▸ GOAL OF THE EXERCISE
Copy every row below word for word, leaving out the pictures.

____

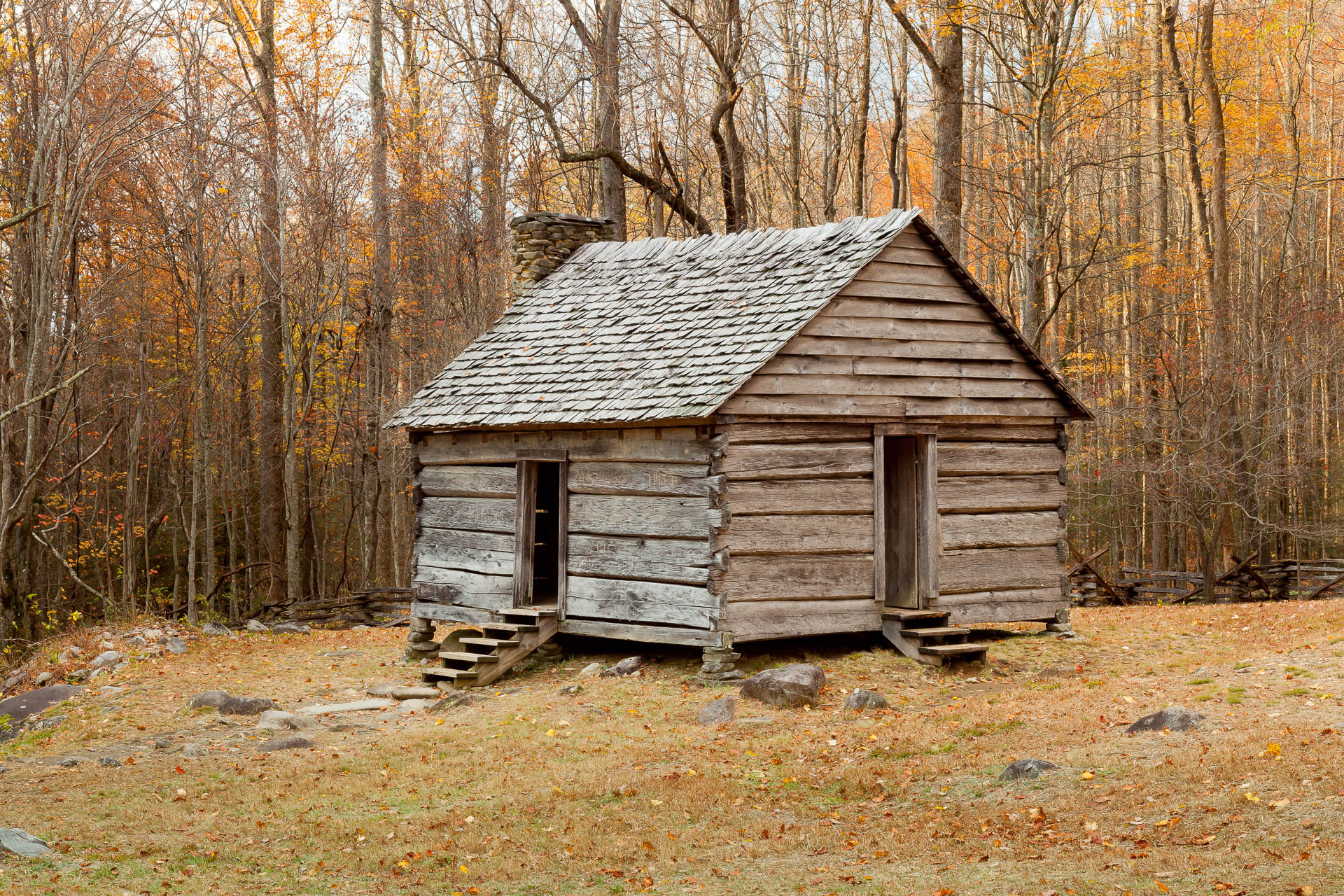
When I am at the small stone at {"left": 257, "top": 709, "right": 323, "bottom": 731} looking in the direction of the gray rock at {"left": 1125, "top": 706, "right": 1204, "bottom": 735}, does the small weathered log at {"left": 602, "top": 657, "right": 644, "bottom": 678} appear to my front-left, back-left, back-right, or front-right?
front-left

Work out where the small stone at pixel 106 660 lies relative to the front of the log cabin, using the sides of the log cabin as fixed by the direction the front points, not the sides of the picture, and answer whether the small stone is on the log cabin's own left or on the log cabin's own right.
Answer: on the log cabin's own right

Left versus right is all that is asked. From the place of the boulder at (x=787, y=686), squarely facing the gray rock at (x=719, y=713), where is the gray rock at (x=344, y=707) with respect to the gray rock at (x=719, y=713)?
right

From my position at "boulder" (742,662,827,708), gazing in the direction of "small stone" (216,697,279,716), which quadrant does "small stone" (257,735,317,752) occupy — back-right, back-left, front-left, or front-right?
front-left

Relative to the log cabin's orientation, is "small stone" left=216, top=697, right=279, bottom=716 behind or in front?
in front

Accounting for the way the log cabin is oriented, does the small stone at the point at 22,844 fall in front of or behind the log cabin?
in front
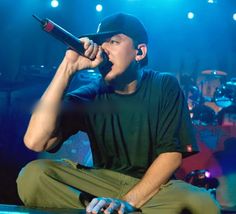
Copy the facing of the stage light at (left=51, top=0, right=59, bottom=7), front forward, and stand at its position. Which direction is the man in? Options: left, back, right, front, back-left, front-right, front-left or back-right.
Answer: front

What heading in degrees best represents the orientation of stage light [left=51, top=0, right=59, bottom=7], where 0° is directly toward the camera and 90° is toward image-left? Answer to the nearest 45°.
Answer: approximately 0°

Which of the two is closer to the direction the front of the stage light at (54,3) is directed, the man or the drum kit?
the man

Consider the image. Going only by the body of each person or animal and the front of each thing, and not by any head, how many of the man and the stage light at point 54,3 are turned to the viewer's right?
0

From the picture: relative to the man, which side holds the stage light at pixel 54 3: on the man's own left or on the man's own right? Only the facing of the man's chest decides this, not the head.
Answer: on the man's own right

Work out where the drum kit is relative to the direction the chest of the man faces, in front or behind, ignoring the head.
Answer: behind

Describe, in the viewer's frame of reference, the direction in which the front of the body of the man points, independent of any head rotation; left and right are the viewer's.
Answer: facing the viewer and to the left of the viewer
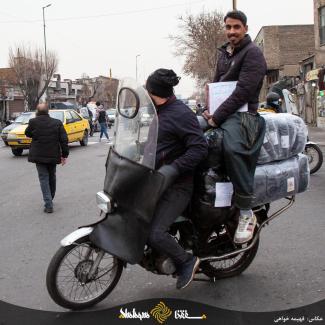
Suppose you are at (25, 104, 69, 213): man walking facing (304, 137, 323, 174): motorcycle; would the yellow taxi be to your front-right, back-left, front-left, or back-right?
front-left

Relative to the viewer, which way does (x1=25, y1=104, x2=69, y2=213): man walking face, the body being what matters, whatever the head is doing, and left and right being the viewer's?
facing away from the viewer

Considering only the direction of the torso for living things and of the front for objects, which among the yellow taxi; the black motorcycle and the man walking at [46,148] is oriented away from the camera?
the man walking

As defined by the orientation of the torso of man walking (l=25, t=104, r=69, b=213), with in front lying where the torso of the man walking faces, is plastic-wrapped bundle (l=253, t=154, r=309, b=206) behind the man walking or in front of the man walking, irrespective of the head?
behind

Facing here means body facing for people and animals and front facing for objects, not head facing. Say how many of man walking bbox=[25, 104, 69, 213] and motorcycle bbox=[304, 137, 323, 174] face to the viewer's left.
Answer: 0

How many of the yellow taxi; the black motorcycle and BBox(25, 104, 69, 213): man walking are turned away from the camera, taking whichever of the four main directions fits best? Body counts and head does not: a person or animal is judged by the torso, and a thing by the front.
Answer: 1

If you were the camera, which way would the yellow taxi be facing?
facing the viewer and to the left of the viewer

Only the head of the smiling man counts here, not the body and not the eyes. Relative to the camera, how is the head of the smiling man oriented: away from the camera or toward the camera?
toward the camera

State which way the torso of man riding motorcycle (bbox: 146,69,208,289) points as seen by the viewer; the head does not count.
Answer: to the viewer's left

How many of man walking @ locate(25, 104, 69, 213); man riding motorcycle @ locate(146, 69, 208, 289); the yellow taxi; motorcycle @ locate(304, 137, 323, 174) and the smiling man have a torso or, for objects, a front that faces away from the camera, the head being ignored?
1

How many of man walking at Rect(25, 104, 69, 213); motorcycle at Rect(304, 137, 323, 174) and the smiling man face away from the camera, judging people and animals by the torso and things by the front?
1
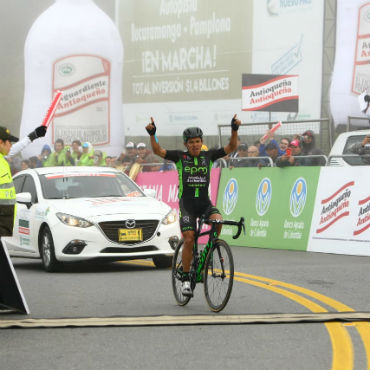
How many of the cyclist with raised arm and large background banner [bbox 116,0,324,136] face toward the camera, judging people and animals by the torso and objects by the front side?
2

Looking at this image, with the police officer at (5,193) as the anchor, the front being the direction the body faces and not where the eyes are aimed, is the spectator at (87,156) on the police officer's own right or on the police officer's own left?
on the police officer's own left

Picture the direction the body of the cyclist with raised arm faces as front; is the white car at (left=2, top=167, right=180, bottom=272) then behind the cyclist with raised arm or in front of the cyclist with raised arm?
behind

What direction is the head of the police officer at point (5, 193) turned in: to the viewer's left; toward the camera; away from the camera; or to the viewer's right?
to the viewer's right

____

▸ OUTPUT FOR THIS EXERCISE
When I am at the small stone at {"left": 257, "top": 709, "right": 323, "bottom": 731} looking in the direction of the gray rock at {"left": 1125, "top": 706, "right": 1204, "bottom": 735}, does the small weathered log at {"left": 602, "top": 657, "right": 644, "bottom": 678} appear to my front-left, back-left, back-right, or front-right?
front-left

Work out where the small stone at pixel 106 660 lies relative to the front of the log cabin, using the sides of the log cabin as fixed by the direction the front points, not the sides of the picture, and answer whether the small stone is on the log cabin's own left or on the log cabin's own right.
Answer: on the log cabin's own right

Left versus right is all that is asked. From the place of the boulder at (x=787, y=686), squarely facing the gray rock at (x=719, y=713), where is the gray rock at (x=344, y=707) with respect to the gray rock at (x=719, y=713)?
right

From my position at "boulder" (742,662,827,708), gazing in the direction of "small stone" (216,697,279,716), which quadrant does "small stone" (257,735,317,752) occupy — back-right, back-left, front-left, or front-right?
front-left

Relative to the log cabin's orientation, is "small stone" left=216, top=697, right=279, bottom=716 behind or in front?
in front

Accounting for the way the log cabin is oriented, does the small stone at the point at 22,844 fall in front of or behind the log cabin?
in front
Copy the facing of the stage light at (left=51, top=0, right=59, bottom=7), front forward, and stand at its position. Which direction is the man in? Options: left, back, right, front, back-left, front-right, front-left or back-right.
Answer: front

What heading in degrees best represents the orientation of stage light [left=51, top=0, right=59, bottom=7], where 0° is directly toward the camera and 90° is toward image-left? Answer to the nearest 45°.
Answer: approximately 0°

Which of the two is closer to the direction the front of the stage light at (54,3) is directed, the man or the drum kit?
the man

Consider the image. Going only by the body of each person or animal and the front of each thing, and not by any head, how many of the man and the stage light at point 54,3 are turned to the viewer's right?
0

From the picture: relative to the man, which side holds the stage light at pixel 54 3: on the man's own left or on the man's own right? Only the facing of the man's chest decides this, not the head.
Answer: on the man's own right

Work out where the drum kit is relative to the direction the chest of the man faces, in front or behind, ignoring the head.
Answer: behind

Describe, in the viewer's frame of reference, the direction in which the front of the body of the man points, independent of any head rotation; left and right are the viewer's.
Answer: facing the viewer and to the left of the viewer
Suppose you are at (25, 104, 69, 213): man walking facing (304, 137, 323, 174): motorcycle; would the yellow taxi be to your front-right, back-left, front-left, or back-right?
front-left

Relative to the viewer, which way does (x1=25, y1=104, x2=69, y2=213): man walking face, the body being what matters, whatever the head is doing, and left and right being the viewer's?
facing away from the viewer

Considering only the direction of the torso for living things and of the front for objects, which among the yellow taxi; the black motorcycle and the man walking at [46,148] is oriented away from the camera?
the man walking

As defined by the orientation of the torso of man walking (l=25, t=104, r=69, b=213), with in front lying where the torso of the man walking faces, is plastic-wrapped bundle (l=253, t=154, r=309, b=206) behind the man walking or in front of the man walking, irrespective of the head?
behind

Facing here means body facing for people and animals and front facing for objects, not head facing. Say how many of man walking bbox=[25, 104, 69, 213] and motorcycle bbox=[304, 137, 323, 174] face to the viewer's left.
Answer: 0

How many of the yellow taxi; the black motorcycle and BBox(25, 104, 69, 213): man walking are turned away from the camera, taking whichever of the four main directions fits best? Body counts and head does not: a person or animal is judged by the torso, and a thing by the front.
Answer: 1

If you were the camera, which way would the yellow taxi be facing?
facing the viewer and to the left of the viewer

Only the head of the smiling man counts here, not the body and not the eyes. Relative to the camera, how is the head of the smiling man oriented: away from the camera or toward the camera?
toward the camera

State which way the torso of man riding motorcycle (bbox: 146,69,208,289) points as seen by the viewer; the head does not count.
Answer: to the viewer's left

How many of man walking @ locate(25, 104, 69, 213); man riding motorcycle @ locate(146, 69, 208, 289); the yellow taxi; motorcycle @ locate(304, 137, 323, 174) and the smiling man have a torso or, for objects, a front that faces away from the camera, the head being ignored?
1

How many of man walking at Rect(25, 104, 69, 213); motorcycle at Rect(304, 137, 323, 174) and the smiling man face away from the camera, judging people and animals by the torso and things by the front?
1
How many of the cyclist with raised arm and large background banner [bbox 116,0,324,136] face toward the camera, judging people and animals by the torso and objects by the front side?
2

Looking at this image, with the police officer at (5,193) as the anchor, the front being the direction the body faces and not where the eyes are aimed, is the spectator at (87,156) on the police officer's own right or on the police officer's own left?
on the police officer's own left

Picture the direction the body of the cyclist with raised arm faces as front; is the white car at (left=2, top=167, right=180, bottom=272) then behind the cyclist with raised arm or in front of the cyclist with raised arm?
behind

What direction is the head of the police officer at point (5, 193) turned in: to the viewer's left; toward the camera; away from the camera; or to the viewer's right?
to the viewer's right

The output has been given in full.